Peccato però che nel passaggio dall'uno all'altro non ci sia l'ombra di un'evoluzione, mentre le parole della voce narrante fuori campo inchiodano Pierre a una sequela infinita di riflessioni, delle più disparate: c'è in A passo d'uomo l'ostinazione del viaggiatore, l'introspezione, ma anche progresso vs lentezza, la nostalgia per una Francia rurale che non c'è più, sopraffatta dai ritmi sfrenati della modernità e lo scoramento di dover constatare l'inesorabile spopolamento di alcune aree dove "ciò che non era chiuso era in vendita e ciò che era in vendita faticava a trovare un acquirente". Difficile seguirle tutte.
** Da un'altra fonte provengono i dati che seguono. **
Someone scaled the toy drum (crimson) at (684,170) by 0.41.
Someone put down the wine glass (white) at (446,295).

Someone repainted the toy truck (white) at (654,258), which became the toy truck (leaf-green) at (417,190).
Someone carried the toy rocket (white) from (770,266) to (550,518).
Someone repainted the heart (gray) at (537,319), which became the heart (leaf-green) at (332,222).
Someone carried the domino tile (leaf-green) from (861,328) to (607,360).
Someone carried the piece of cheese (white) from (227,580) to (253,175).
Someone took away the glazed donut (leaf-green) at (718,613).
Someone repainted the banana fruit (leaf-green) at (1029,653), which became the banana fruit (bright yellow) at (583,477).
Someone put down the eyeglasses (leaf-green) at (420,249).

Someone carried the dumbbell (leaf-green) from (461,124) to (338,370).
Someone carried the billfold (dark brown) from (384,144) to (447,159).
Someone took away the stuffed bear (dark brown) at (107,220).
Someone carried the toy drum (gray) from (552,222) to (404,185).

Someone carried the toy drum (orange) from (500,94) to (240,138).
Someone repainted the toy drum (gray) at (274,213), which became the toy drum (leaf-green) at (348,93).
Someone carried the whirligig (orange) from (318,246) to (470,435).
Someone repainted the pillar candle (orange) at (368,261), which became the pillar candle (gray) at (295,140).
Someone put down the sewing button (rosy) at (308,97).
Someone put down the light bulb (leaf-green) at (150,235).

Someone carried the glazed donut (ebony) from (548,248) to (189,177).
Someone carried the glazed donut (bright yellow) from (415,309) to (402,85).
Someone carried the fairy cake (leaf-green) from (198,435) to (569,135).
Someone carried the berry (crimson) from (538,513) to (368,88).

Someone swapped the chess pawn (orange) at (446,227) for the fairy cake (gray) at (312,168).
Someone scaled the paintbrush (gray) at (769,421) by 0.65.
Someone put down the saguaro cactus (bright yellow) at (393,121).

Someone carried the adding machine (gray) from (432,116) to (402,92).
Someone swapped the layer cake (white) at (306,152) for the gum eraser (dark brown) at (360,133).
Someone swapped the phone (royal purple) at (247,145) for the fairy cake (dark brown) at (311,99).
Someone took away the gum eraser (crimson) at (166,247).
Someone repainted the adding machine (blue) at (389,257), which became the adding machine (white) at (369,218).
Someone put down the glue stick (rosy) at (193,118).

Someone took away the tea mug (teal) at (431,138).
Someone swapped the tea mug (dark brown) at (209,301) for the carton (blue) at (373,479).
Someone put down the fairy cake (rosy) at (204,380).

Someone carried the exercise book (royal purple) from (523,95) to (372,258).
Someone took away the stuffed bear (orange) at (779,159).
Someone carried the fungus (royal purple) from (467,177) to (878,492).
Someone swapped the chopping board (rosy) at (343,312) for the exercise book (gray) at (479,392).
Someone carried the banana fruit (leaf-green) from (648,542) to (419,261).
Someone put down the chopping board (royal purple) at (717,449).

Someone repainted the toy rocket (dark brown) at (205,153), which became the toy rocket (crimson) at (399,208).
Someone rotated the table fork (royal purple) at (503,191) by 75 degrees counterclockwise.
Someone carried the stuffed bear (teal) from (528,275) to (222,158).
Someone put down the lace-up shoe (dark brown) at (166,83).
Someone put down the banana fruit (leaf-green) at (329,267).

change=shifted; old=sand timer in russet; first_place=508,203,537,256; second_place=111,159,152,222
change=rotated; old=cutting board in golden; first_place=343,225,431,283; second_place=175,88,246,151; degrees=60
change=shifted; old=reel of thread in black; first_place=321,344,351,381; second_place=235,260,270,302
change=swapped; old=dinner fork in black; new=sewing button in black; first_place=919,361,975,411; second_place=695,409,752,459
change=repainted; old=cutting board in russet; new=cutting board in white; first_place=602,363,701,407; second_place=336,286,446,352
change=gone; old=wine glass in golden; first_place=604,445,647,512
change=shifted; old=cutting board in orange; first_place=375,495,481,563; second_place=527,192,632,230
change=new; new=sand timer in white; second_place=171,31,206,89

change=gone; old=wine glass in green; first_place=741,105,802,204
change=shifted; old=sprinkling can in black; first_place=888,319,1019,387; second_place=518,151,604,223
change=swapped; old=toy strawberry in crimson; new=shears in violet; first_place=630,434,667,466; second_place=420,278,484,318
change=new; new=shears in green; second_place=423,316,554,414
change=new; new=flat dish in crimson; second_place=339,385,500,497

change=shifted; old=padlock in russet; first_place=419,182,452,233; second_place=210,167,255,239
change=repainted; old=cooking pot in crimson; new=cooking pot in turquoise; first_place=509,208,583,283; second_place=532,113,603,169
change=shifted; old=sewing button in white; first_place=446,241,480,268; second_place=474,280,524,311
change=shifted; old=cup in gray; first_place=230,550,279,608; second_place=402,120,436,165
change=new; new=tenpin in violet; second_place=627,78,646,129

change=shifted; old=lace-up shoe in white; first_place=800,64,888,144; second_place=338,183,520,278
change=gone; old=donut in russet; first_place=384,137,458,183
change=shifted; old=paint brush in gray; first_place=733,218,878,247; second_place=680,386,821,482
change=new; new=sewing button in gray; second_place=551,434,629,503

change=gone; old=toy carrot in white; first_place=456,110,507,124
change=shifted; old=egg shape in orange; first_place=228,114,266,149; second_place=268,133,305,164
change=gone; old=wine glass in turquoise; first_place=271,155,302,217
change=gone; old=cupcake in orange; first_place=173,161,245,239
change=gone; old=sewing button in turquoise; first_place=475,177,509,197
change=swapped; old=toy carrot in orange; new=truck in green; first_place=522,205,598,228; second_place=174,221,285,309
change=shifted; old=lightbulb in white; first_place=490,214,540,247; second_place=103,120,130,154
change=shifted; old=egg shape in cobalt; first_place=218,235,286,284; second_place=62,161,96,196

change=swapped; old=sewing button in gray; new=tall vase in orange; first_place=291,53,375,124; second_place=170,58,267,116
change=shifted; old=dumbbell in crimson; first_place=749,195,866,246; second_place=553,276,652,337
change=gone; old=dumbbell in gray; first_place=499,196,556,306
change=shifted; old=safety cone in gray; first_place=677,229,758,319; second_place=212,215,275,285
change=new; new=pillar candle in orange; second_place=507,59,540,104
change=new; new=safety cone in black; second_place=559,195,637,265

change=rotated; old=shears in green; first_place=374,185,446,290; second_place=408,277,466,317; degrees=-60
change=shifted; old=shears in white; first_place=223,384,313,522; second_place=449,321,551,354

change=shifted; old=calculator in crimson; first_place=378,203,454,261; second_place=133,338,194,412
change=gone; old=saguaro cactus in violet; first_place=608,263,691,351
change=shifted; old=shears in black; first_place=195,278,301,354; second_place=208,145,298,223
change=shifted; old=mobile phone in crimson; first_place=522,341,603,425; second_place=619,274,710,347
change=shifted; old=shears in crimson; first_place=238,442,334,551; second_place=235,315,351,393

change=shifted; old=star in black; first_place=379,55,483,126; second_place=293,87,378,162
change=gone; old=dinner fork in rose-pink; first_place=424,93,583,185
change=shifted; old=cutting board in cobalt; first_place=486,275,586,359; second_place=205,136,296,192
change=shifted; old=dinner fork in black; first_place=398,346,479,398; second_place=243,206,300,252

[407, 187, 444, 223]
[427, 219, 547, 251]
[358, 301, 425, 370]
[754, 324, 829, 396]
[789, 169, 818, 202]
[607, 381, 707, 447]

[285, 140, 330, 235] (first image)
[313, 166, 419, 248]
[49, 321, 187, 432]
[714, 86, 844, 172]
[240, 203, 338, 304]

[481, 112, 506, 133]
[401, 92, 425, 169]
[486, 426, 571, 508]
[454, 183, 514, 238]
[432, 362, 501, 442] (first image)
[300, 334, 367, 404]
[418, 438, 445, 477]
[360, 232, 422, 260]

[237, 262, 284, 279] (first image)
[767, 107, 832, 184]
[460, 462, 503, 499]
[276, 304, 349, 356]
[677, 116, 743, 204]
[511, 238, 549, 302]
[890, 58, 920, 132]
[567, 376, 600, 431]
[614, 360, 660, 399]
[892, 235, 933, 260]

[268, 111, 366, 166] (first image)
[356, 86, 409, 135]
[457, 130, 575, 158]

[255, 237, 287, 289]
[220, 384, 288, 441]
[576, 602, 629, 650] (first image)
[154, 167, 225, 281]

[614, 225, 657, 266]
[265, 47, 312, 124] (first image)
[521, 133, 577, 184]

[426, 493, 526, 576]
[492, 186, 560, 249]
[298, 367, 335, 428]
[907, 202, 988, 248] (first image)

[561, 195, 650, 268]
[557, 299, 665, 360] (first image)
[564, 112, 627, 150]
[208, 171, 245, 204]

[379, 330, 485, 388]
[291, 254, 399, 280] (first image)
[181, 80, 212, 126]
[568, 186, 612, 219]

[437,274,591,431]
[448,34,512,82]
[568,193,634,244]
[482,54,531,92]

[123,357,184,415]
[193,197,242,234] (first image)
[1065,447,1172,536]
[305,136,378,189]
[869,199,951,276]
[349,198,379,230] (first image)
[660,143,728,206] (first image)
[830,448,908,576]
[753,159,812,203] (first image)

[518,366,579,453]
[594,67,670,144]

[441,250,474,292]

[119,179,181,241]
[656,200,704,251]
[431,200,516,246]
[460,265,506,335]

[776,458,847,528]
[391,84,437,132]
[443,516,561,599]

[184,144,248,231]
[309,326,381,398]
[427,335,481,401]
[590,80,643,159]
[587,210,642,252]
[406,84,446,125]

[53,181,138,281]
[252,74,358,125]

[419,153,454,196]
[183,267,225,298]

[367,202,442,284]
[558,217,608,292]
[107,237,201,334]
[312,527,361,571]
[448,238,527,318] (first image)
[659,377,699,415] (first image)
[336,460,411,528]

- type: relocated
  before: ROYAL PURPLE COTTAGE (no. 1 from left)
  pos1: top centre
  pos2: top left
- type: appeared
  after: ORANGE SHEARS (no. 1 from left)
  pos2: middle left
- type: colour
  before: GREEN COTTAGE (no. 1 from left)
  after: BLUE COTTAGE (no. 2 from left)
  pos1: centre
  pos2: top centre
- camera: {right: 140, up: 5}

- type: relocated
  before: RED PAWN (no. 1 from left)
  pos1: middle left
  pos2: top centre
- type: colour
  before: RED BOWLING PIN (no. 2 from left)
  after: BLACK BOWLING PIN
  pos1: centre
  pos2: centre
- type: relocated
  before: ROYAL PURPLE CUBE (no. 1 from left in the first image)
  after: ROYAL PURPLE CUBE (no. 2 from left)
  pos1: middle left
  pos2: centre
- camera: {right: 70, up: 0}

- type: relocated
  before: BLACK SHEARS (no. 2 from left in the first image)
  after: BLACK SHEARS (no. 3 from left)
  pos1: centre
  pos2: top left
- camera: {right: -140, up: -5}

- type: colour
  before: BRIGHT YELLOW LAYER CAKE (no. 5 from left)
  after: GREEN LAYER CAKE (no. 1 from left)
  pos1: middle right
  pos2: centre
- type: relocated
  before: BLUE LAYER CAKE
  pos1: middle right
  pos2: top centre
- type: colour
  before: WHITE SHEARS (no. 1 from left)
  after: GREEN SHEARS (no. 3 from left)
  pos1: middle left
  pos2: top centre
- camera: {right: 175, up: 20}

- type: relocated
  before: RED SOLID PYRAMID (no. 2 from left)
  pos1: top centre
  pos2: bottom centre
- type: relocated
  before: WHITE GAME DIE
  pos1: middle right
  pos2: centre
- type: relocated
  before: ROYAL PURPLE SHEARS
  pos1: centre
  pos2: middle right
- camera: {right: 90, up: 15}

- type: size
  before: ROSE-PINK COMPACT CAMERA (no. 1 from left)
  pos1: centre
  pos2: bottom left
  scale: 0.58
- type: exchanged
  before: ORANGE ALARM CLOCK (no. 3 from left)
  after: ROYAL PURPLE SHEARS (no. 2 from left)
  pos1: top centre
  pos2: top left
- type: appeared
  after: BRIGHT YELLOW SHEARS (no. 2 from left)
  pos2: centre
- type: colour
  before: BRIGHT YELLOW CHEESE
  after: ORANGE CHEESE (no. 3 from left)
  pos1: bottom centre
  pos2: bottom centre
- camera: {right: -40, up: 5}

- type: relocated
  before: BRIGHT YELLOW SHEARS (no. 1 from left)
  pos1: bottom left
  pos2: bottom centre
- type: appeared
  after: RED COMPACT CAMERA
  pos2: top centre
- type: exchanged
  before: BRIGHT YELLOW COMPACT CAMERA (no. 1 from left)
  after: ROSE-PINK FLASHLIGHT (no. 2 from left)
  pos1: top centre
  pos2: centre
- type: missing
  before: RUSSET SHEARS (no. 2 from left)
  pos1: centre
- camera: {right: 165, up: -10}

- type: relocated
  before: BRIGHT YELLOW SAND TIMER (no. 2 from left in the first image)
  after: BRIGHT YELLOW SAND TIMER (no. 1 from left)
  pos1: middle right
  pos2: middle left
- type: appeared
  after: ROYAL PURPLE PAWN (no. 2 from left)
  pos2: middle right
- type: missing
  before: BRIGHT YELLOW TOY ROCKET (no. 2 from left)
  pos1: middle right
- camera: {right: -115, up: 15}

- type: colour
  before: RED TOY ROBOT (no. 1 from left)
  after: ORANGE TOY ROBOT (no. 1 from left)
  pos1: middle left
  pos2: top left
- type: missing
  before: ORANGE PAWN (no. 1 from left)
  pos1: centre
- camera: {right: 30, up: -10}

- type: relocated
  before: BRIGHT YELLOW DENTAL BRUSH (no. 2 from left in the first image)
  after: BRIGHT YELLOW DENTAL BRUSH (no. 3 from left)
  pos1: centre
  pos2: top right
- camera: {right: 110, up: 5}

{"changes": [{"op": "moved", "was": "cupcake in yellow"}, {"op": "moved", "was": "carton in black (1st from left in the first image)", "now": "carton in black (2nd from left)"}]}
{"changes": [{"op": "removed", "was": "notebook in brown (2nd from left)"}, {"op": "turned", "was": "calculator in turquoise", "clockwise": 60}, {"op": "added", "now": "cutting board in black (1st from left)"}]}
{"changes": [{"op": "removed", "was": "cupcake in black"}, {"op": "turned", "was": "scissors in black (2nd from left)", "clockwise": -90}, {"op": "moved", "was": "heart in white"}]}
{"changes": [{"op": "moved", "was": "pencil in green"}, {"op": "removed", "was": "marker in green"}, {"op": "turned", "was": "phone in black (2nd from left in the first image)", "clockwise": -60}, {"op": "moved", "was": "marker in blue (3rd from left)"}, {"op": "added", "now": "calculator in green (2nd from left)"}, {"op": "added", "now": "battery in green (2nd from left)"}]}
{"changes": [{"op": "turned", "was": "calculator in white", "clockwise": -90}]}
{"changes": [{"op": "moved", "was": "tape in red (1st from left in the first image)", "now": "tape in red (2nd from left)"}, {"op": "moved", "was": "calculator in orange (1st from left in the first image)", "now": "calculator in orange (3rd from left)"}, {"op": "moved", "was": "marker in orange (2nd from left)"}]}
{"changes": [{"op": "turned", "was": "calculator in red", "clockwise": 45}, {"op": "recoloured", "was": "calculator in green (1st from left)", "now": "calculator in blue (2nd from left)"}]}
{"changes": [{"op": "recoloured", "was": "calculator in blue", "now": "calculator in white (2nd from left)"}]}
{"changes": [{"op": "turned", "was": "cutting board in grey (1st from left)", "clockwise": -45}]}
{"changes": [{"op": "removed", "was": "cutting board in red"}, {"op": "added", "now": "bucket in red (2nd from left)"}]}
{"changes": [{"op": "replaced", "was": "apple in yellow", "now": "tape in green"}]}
Pierre è anche i personaggi che incontra nel suo peregrinare: contadini, cacciatori, compagni di viaggio che decidono di accompagnarlo per brevi tratti (compreso un vecchio amico e la sorella), gli abitanti di alcuni remoti villaggi della campagna francese. Le parole sono in gran parte quelle di Tesson che finiscono però per sopraffare l'intero racconto.

Conclusioni

Come ampiamente detto nella recensione di A passo d'uomo, Denis Imbert trasforma in un quasi documentario l'adattamento del romanzo autobiografico dello scrittore e viaggiatore Sylvain Tesson. Per farlo si affida al corpo di Jean Dujardin, lo pedina, lo filma fino a quando non scompare dall'inquadratura e gli sta accanto in attesa che faccia qualcosa: fumare un sigaro, accendere il fuoco, tirare fuori un libro, prendere appunti su un taccuino o cadere rovinosamente sulla roccia viva. Per il resto nulla di nuovo: la storia del viaggio in solitaria come cammino introspettivo e redenzione è un topos ricorrente. Le parole sono in gran parte quelle di Tesson che finiscono per sopraffare l’intero racconto.

Movieplayer.it
2.5/5
Voto medio
4.3/5

Perché ci piace

  • Un classico racconto di redenzione e ricerca di sé attraverso il viaggio in solitaria.
  • Il volto di Jean Dujardin, che resta sempre in campo. Denis Imbert lo marca stretto e gli sta addosso permettendo al pubblico di stare sempre dalla sua parte.

Cosa non va

  • Troppi spunti di riflessione, difficile seguire le elucubrazioni del protagonista soprattutto se affidate alla sua voce fuori campo.
  • Nel continuo alternarsi di passato e presente, il personaggio che si delinea non sembra conoscere alcuna evoluzione.